Achor co-authored the children's book Ripple's Effect with his sister, Amy Blankson, as a way to bring positive psychology concepts to children. The book was later bought by Source Books and renamed How to Make a Shark Smile.

==Criticisms==
Alison Beard, in an article in the Harvard Business Review, briefly describes several recent critiques of positive thinking, points out that Martin Seligman, the father of positive psychology, said that the feeling of happiness is only one element of a fulfilling life, and goes on to say "Where most of the happiness gurus go wrong is insisting that daily if not constant happiness is a means to long-term fulfillment. For some glass-half-full optimists, that may be true. They can “stumble on happiness” the way the field's most prominent researcher, Dan Gilbert, suggests; or gain “the happiness advantage” that the professor-turned-consultant Shawn Achor talks about; or “broadcast happiness,” as Michelle Gielan, Achor's wife and partner at the firm GoodThink, recommends in her new book. As I said, it apparently takes just a few simple tricks. But for the rest of us, that much cheer feels forced, so it's unlikely to help us mold meaningful relationships or craft the perfect career."
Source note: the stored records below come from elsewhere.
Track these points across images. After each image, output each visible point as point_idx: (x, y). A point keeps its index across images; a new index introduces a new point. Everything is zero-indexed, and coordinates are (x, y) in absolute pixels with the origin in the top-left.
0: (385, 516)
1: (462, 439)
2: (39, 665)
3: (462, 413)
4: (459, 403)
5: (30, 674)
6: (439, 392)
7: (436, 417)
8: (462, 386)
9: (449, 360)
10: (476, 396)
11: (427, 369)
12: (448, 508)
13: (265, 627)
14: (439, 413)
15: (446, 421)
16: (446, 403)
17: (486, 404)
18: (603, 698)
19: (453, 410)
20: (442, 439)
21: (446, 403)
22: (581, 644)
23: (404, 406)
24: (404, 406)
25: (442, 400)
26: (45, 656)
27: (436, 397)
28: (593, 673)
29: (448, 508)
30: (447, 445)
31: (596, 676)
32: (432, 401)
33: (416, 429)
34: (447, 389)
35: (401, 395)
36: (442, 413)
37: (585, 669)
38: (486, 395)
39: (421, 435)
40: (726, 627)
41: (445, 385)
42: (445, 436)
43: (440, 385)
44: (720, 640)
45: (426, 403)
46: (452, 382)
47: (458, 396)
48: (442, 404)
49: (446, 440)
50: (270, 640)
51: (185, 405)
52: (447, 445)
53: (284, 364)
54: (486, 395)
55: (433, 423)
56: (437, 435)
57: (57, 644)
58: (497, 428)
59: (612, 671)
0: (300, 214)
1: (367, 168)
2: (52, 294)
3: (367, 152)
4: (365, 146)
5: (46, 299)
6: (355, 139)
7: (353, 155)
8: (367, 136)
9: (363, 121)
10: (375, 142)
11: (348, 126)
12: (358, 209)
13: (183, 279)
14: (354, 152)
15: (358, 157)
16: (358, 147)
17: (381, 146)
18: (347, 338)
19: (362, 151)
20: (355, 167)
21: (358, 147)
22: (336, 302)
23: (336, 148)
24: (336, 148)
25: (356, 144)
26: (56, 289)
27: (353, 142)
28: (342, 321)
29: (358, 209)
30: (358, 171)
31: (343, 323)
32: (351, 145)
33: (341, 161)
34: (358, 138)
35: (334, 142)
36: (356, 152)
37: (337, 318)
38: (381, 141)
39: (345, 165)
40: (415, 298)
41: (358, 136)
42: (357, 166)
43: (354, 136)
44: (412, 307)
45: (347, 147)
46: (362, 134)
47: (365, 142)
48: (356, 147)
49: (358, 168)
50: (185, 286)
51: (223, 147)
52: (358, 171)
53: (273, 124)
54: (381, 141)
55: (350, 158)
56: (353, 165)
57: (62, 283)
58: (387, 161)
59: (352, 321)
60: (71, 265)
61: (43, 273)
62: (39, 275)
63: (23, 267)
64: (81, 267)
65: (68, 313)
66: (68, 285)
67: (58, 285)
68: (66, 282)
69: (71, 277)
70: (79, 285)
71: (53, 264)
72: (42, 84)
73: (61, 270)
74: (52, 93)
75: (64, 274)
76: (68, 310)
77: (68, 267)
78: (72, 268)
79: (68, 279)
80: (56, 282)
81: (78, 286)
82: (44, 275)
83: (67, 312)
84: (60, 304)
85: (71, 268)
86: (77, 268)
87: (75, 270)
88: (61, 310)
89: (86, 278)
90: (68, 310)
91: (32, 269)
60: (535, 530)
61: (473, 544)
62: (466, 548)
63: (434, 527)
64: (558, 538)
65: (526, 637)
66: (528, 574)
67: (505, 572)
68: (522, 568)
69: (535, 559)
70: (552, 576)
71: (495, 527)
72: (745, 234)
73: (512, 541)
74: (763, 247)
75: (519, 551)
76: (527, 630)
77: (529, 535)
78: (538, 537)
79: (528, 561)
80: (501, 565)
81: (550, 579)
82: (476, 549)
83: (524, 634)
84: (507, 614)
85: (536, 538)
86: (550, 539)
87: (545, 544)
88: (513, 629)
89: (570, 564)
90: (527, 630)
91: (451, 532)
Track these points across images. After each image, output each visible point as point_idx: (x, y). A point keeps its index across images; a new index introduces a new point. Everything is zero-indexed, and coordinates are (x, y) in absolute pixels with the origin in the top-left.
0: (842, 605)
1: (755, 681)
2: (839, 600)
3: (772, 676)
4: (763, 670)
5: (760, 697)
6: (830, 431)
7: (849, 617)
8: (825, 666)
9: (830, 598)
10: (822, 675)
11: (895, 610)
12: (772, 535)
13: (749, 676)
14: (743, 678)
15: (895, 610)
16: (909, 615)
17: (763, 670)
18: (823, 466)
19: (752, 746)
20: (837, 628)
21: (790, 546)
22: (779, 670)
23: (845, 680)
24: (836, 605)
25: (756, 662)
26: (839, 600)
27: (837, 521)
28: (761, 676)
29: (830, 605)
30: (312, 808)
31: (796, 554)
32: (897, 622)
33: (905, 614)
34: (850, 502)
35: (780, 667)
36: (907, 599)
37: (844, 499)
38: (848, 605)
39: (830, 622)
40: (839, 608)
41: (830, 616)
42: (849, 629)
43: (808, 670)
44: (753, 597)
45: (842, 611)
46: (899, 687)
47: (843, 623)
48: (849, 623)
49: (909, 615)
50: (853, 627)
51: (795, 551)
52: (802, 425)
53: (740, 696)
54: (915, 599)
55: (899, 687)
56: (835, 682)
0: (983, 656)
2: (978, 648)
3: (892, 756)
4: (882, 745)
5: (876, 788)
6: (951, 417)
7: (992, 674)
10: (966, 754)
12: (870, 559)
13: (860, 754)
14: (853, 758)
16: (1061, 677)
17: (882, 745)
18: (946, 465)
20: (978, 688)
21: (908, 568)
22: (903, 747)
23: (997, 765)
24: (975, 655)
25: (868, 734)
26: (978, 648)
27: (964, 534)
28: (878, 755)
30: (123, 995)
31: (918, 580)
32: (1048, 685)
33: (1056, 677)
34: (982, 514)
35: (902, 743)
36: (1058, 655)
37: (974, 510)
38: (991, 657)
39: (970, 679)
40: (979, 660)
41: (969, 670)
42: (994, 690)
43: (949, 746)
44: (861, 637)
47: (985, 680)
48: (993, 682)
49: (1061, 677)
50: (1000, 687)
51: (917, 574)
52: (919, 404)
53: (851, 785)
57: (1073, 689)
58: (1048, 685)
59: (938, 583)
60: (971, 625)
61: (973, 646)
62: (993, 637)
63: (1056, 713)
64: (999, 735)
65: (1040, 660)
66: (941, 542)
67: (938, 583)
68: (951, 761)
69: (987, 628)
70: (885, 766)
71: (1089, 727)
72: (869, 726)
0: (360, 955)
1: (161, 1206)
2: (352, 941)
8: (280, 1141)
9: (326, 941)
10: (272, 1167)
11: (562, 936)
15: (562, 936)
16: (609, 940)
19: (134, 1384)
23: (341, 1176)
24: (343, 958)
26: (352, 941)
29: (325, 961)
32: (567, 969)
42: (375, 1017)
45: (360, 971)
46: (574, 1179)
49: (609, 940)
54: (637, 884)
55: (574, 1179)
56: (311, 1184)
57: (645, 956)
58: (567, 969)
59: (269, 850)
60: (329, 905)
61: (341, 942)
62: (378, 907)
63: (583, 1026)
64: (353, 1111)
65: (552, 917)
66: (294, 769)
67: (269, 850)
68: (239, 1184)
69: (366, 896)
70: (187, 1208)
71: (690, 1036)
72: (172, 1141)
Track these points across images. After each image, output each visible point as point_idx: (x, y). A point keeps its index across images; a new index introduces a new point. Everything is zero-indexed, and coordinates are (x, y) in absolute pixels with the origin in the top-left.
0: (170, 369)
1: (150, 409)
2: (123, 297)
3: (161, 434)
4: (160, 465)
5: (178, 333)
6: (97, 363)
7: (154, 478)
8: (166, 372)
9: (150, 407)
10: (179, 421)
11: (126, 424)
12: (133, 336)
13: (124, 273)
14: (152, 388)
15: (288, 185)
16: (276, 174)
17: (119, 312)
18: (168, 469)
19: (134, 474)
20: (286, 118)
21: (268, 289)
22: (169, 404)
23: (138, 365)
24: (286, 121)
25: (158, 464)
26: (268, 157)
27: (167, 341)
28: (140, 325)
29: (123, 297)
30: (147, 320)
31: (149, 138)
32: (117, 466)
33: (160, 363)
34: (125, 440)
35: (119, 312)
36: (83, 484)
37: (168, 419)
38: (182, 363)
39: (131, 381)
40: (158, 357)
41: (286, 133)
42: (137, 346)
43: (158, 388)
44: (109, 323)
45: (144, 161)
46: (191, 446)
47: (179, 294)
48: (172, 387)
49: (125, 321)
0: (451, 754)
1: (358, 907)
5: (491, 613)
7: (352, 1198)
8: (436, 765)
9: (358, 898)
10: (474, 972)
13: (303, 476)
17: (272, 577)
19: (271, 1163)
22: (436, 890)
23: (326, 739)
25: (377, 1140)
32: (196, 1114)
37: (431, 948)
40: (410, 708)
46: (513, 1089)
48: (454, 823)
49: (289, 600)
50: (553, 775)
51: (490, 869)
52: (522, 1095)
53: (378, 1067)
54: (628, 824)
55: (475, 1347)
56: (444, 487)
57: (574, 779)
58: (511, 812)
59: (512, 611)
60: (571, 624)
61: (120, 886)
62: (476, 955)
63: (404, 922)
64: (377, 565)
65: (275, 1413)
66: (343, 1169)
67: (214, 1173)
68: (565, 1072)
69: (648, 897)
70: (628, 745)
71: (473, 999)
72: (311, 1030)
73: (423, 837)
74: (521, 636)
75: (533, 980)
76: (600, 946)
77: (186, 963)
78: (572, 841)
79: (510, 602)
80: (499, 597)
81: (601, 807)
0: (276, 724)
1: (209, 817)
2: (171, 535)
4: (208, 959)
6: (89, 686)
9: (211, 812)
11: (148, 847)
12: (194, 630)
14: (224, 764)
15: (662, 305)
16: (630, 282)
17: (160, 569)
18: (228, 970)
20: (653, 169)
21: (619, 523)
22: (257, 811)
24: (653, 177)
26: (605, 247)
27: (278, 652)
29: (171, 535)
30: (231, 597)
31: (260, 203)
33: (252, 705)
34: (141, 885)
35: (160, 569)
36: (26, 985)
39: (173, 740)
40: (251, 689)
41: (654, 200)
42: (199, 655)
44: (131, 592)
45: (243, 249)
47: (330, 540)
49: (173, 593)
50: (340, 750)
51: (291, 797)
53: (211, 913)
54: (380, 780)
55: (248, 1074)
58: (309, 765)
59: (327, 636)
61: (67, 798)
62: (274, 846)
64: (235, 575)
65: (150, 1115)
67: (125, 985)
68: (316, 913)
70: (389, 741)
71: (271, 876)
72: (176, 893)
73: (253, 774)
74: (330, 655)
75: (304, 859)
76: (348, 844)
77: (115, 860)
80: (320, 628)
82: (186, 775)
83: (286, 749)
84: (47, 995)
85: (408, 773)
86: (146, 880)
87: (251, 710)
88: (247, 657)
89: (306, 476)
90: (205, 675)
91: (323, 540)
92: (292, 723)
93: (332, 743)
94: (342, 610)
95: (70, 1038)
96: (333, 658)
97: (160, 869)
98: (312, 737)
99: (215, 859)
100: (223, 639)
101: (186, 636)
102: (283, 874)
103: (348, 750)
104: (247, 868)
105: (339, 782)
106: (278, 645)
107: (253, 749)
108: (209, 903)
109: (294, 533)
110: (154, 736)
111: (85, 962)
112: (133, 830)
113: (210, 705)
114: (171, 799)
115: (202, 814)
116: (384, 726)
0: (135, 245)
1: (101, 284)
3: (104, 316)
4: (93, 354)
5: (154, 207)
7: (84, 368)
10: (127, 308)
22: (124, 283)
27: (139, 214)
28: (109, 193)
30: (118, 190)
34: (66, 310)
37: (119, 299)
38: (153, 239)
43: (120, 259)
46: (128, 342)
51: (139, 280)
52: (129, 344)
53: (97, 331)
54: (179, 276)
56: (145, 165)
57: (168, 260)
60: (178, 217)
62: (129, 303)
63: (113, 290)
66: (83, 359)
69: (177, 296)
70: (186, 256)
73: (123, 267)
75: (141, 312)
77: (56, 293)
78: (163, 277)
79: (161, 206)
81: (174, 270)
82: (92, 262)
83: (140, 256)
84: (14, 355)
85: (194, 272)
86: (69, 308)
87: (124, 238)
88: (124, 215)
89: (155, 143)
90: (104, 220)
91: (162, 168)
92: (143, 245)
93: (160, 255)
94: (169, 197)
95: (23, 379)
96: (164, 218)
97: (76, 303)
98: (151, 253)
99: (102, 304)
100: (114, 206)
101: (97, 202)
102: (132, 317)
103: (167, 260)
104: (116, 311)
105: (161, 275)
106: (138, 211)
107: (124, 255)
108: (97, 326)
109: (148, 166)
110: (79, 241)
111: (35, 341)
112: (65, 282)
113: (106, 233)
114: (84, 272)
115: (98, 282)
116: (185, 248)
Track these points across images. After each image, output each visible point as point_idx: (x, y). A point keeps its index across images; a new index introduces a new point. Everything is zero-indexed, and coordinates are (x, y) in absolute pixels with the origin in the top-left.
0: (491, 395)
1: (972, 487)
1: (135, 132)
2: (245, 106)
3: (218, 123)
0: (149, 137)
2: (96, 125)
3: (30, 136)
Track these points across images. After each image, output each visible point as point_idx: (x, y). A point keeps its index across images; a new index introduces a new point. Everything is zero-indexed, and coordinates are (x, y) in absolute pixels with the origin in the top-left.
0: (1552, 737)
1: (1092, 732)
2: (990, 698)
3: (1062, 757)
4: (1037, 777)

Poor Ash's Almanack states "My much bigger disagreement is with Achor’s anti-defensive-pessimism stance: for all the good that Before Happiness did me (and believe me, it was a lot), abandoning defensive pessimism was a painful and emotionally damaging mistake. I explain my contrasting viewpoint pretty extensively in the notes, but simply put, I think Achor creates a false dichotomy between having a growth mindset and approaching the world with a “positive mental attitude” (as Gonzales might put it), and using a margin of safety to overcome loss aversion."